SqlDBClient API Reference
Module contents
Sql DB Client is a Python interface for interacting with a database.
Its main goal is to provide a Python-based alternative to basic database client software applications (e.g. DBeaver), especially in terms of executing SQL queries. This package mostly aims at SQL scripts executing since other types of database related activities (e.g. database navigation) can be done more conveniently with specifically designed graphical UI.
Based on powerful Python packages such as sqlalchemy, pandas and sqlparse, it provides easy-to-use interface for executing SQL code along with other additional functionalities:
keeping track of all executed queries, their execution information and results
parsing SQL queries (e.g. automatically adding LIMIT clause to prevent memory overflow)
performing transaction by simply using
withoperator
sqldbclient is especially helpful for data analysts and engineers
who are used to work with Python and its packages
inside Jupyter Notebook environment, since it’s meant for an interactive use
with the goal of analyzing, visualizing and interpreting data.
Note that a SQL query result will be shown and saved as a pandas DataFrame object.
The module is compatible with Python 3.6+ and released under the terms of the MIT License.
Visit the project page at https://github.com/YuriyKozhev/SqlDbClient for further information about this project.
Subpackages
sqldbclient.db_inspector
Note
This module is under development, and currently provides minimal functionality.
Provides a wrapper around sqlalchemy inspect function.
Apart from standard sqlalchemy.engine.reflection.Inspector methods,
a DBInspector instance has the following functionalities:
creates text representation of table columns
provides get_views method to get consistent result throughout different sqlalchemy versions
- sqldbclient.db_inspector.db_inspector.inspect(*args, **kwargs) DBInspector[source]
Wrapper around sqlalchemy inspect function, that adds custom methods.
- class sqldbclient.db_inspector.db_inspector.DBInspector(bind)[source]
Bases:
Inspector- get_columns_repr(table: str, schema: str | None = None) str[source]
Constructs string with structured information about table columns and their data types.
- Parameters:
table – table name
schema – schema name
sqldbclient.dialects.postgresql
SqlViewFactory collects all available data about a regular
or materialized view and all its dependencies into a Python View object.
SqlViewMaterializer applies changes made to a View instance to a corresponding database
object and all its dependencies.
Together, SqlViewFactory and SqlViewMaterializer provide
a tool which helps redefine a view in a database without
the need of manually dropping it and its dependencies and then recreating them all.
It also takes care of all the permissions that recreated objects had,
that is the permissions will be automatically restored along with the view
and its dependencies.
Note that all the necessary steps will be executed in a separate transaction,
which ensures that the whole operation either will be completed fully
or will not be done at all.
Warning
‘INSTEAD OF’ view triggers are not supported yet and will not be automatically restored during view recreation.

Dataset records
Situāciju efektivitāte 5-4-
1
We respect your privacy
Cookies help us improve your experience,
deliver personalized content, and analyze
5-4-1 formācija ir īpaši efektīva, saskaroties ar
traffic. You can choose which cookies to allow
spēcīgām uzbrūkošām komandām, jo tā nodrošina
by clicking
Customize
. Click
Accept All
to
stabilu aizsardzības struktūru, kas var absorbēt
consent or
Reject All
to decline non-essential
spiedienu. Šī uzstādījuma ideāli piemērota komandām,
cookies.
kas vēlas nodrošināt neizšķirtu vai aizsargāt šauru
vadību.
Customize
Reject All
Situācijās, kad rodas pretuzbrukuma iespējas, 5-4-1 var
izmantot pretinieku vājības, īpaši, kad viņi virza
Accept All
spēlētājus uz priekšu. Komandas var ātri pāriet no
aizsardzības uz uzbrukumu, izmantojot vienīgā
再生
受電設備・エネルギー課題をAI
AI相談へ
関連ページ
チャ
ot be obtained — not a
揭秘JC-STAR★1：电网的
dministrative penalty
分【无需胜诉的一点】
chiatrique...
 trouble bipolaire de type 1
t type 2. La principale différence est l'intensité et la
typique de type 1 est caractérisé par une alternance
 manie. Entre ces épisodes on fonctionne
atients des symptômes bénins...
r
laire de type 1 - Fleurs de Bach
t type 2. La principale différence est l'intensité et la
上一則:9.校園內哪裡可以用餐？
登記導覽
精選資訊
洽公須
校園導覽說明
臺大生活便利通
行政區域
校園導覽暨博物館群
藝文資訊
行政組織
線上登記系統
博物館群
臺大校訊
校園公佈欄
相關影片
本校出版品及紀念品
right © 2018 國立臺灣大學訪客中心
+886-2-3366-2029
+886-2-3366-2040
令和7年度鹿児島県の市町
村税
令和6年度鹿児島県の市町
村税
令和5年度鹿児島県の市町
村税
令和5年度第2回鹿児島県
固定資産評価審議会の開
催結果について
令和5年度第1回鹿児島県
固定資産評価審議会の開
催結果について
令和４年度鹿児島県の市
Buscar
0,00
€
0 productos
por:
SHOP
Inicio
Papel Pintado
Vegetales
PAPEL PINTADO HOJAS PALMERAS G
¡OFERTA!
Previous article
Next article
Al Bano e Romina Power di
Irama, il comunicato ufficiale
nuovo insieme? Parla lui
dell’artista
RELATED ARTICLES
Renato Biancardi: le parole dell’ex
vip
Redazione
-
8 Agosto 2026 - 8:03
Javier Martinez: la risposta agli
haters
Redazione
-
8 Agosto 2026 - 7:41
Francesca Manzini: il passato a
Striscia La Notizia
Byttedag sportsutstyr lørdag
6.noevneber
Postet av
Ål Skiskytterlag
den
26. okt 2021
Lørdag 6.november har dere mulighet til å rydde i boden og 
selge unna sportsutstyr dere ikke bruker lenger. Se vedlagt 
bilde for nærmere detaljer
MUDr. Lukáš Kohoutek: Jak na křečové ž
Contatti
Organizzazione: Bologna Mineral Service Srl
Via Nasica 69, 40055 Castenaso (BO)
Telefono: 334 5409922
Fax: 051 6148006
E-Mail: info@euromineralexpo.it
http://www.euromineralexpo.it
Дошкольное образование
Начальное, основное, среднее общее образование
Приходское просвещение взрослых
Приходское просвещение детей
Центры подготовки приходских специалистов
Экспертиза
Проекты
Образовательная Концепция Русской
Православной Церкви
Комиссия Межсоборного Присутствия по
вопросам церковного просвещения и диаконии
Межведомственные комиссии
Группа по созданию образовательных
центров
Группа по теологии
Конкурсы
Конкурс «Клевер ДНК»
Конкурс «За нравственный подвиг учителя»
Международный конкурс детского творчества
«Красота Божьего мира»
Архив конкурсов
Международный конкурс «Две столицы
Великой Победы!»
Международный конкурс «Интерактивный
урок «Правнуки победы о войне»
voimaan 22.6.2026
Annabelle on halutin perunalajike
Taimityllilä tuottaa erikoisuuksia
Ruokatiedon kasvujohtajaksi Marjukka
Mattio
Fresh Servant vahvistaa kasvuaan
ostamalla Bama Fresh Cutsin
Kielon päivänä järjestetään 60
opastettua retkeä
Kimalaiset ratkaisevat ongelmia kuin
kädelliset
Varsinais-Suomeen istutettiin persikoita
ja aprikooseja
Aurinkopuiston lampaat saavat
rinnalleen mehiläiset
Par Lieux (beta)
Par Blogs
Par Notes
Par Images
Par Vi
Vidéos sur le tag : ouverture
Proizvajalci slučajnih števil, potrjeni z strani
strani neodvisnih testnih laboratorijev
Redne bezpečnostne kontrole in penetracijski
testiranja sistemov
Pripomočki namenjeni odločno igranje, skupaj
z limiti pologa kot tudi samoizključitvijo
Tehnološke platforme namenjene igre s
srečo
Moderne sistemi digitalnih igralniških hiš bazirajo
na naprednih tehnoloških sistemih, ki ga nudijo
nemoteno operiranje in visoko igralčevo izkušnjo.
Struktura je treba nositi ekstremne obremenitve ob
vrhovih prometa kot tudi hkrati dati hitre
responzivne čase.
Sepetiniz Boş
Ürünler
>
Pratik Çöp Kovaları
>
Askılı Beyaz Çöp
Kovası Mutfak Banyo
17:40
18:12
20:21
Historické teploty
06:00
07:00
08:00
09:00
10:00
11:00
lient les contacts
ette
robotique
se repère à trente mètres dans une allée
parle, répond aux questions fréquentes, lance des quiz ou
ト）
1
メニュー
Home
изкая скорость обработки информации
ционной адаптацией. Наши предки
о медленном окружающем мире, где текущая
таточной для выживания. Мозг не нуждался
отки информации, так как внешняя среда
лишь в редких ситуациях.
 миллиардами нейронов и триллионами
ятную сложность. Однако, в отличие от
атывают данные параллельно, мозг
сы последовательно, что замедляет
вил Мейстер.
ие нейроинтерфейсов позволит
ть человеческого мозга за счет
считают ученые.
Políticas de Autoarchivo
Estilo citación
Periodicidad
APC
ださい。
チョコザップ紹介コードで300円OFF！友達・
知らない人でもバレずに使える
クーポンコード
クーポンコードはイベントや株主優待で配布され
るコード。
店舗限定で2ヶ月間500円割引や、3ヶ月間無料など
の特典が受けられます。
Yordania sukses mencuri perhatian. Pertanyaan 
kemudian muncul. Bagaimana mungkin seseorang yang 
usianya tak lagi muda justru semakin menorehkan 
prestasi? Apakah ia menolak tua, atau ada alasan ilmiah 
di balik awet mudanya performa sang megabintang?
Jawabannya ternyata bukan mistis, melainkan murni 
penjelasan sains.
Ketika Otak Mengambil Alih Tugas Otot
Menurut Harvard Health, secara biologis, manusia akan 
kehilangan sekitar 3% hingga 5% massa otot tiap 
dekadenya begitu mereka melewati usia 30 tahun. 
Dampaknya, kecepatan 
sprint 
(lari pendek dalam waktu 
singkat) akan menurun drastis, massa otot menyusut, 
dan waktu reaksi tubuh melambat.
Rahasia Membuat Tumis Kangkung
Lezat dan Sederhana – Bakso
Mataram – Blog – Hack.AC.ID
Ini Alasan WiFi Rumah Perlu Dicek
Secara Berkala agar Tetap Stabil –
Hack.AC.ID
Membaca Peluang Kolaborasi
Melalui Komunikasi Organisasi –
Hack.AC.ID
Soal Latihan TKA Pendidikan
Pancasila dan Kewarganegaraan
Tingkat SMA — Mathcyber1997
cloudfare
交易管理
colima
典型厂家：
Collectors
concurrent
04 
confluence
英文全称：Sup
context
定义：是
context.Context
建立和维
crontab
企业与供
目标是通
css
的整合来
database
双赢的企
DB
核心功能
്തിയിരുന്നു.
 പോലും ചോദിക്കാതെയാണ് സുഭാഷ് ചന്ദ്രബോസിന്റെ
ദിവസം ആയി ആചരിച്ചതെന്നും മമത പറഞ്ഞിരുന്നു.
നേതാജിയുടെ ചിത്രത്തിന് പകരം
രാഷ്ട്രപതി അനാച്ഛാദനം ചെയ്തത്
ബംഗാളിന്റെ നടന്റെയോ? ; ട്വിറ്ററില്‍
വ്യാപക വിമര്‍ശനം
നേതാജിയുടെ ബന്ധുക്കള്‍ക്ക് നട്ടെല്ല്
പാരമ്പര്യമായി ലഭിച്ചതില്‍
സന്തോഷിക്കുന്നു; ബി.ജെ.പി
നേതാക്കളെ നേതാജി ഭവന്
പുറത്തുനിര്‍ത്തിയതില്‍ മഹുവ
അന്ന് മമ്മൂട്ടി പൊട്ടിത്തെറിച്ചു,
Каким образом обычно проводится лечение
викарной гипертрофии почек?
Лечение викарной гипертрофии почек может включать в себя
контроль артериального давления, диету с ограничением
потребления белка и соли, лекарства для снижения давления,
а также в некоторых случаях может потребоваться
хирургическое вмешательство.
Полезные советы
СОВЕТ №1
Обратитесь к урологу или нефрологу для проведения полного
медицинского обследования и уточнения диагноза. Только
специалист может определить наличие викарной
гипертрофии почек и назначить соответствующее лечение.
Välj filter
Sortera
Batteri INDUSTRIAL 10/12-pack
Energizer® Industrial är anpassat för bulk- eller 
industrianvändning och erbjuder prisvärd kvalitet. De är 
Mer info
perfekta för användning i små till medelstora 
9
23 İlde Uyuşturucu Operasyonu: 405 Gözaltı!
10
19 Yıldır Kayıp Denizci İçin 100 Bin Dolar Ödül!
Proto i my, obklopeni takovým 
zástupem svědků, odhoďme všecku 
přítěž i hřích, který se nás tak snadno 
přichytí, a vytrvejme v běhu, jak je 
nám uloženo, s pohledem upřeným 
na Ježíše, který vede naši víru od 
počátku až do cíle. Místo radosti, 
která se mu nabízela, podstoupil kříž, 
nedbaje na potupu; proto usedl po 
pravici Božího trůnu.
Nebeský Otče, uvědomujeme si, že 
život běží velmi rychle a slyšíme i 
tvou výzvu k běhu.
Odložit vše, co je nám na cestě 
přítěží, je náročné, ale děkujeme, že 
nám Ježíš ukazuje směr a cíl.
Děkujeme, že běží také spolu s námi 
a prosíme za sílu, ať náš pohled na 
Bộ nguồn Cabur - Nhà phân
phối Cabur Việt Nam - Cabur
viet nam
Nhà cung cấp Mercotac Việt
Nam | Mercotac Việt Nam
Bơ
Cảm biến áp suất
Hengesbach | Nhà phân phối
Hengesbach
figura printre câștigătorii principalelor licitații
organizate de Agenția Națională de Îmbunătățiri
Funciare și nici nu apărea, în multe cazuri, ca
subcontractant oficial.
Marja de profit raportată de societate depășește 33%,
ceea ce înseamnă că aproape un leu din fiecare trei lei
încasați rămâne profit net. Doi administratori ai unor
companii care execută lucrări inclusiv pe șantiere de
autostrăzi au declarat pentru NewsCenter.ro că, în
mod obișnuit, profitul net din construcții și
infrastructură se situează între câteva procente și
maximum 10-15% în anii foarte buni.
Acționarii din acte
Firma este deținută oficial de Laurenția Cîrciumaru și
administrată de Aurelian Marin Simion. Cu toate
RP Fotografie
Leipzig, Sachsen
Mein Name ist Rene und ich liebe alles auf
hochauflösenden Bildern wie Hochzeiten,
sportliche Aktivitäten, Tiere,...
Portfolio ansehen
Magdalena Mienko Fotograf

Tasks to carry out
• A. Can you reproduce the part of the SqlDBClient reference that starts at the words "performing transaction by" and ends after the words "pandas DataFrame object."?
• B. Can you answer these questions about the SqlDBClient reference?
(i) Under what license is the module released?
(ii) Which Python versions is the module compatible with?
(iii) What kind of view triggers are not supported yet?
• C. Could you pick up the SqlDBClient API reference where it stops and keep writing it?

Task responses
• A.
performing transaction by simply using
withoperator
sqldbclient is especially helpful for data analysts and engineers
who are used to work with Python and its packages
inside Jupyter Notebook environment, since it’s meant for an interactive use
with the goal of analyzing, visualizing and interpreting data.
Note that a SQL query result will be shown and saved as a pandas DataFrame object.

• B.
(i) The MIT License.
(ii) Python 3.6+.
(iii) 'INSTEAD OF' view triggers.

• C.
- class sqldbclient.dialects.postgresql.SqlViewFactory(view_name: str, view_schema: str, sql_executor: SqlExecutor)[source]
Bases:
objectFactory to create View objects, which store all information obout them to be able to fully restore them in database, if necessary.
- class sqldbclient.dialects.postgresql.SqlViewMaterializerUtils(view: View, sql_executor: SqlExecutor)[source]
Bases:
objectClass that performs standard Postgres database actions, such as setting owner, granting privileges, dropping and creating objects and indices, and refreshing materialized views.
- class sqldbclient.dialects.postgresql.SqlViewMaterializer(view: View, sql_executor: SqlExecutor)[source]
Bases:
objectClass that is used to materialize in database changes that were made to corresponding View object.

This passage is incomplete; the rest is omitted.